SPEAKER_03Yeah, they do. They're like and yeah, you're right. They're like in that early relationship thing where it's like, no space. We m I want you to be all encompassing primordial, infinite life, light of the universe, and me not be separate at all, right? Right. And only only with time will they need to still remember that they're own people again. It's nice. It's nice that they're in the no space phase. Good for Winston, good for Shelby. Well, this has been a wild ride. Thank you, Jay, and thanks everyone out there for listening. You can email us at JewGirlpodcast at gmail.com. Write in and tell me everything I got wronged and how mad you are about all the theology I just tossed around this episode. But hey, I invite you to join us next time when we will see Paddington Bear playing book up with college kids.
SPEAKER_01Join us next time when anthropomorphized God, self-described with a name tag and all, shows up to tell Ludwig Gorenson how he is his favorite composer just above Punk Zimmer.
SPEAKER_02Tune in next week when we will write the screenplay for Harold and Jumar.
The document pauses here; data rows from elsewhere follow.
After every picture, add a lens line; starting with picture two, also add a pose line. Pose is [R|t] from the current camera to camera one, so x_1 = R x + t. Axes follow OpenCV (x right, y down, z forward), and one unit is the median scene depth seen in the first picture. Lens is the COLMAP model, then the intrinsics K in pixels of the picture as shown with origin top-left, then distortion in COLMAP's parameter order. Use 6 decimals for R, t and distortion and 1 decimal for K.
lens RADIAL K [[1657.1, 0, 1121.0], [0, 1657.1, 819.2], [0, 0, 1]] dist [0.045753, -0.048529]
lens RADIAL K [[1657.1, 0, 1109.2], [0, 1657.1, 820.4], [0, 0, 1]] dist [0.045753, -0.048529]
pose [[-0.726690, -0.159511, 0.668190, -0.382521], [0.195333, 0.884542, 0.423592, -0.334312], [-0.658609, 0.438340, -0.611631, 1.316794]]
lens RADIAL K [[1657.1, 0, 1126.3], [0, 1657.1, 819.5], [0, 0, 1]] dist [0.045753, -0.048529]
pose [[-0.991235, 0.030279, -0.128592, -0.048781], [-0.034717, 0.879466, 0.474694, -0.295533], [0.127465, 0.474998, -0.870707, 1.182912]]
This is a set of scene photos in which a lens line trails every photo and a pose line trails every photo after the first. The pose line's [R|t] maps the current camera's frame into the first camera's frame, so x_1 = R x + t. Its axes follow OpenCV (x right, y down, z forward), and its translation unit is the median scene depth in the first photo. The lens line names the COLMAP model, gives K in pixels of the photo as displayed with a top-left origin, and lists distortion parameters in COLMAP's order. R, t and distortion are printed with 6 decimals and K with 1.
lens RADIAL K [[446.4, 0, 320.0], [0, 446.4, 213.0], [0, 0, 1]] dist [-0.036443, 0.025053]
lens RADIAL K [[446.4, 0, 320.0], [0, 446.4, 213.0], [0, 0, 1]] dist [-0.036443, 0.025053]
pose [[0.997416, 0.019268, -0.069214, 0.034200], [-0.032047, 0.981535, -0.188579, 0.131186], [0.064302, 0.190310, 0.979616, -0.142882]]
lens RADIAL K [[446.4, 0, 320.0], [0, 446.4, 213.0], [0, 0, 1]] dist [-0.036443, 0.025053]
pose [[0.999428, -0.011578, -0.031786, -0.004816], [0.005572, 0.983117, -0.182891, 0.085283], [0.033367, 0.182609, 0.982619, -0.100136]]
SPEAKER_03Join us next time when we are getting our PhD in poetry. Sucks for poems.
SPEAKER_01Join us when Russell admits that he was alive when the Beatles broke up and that he was really distraught.
SPEAKER_03Join us next time when Russell admits that he's 87 years old and is smuggling people on acid in the back of a car over the border.
SPEAKER_01Join us next time when Russell admits that he was the original drummer in the Beatles before Ringo and before Peter Best.
SPEAKER_03Before Pete Best 2.
SPEAKER_01Justice for Pete Best.
SPEAKER_02Why'd you quit, Russell? Justice for Pete Best.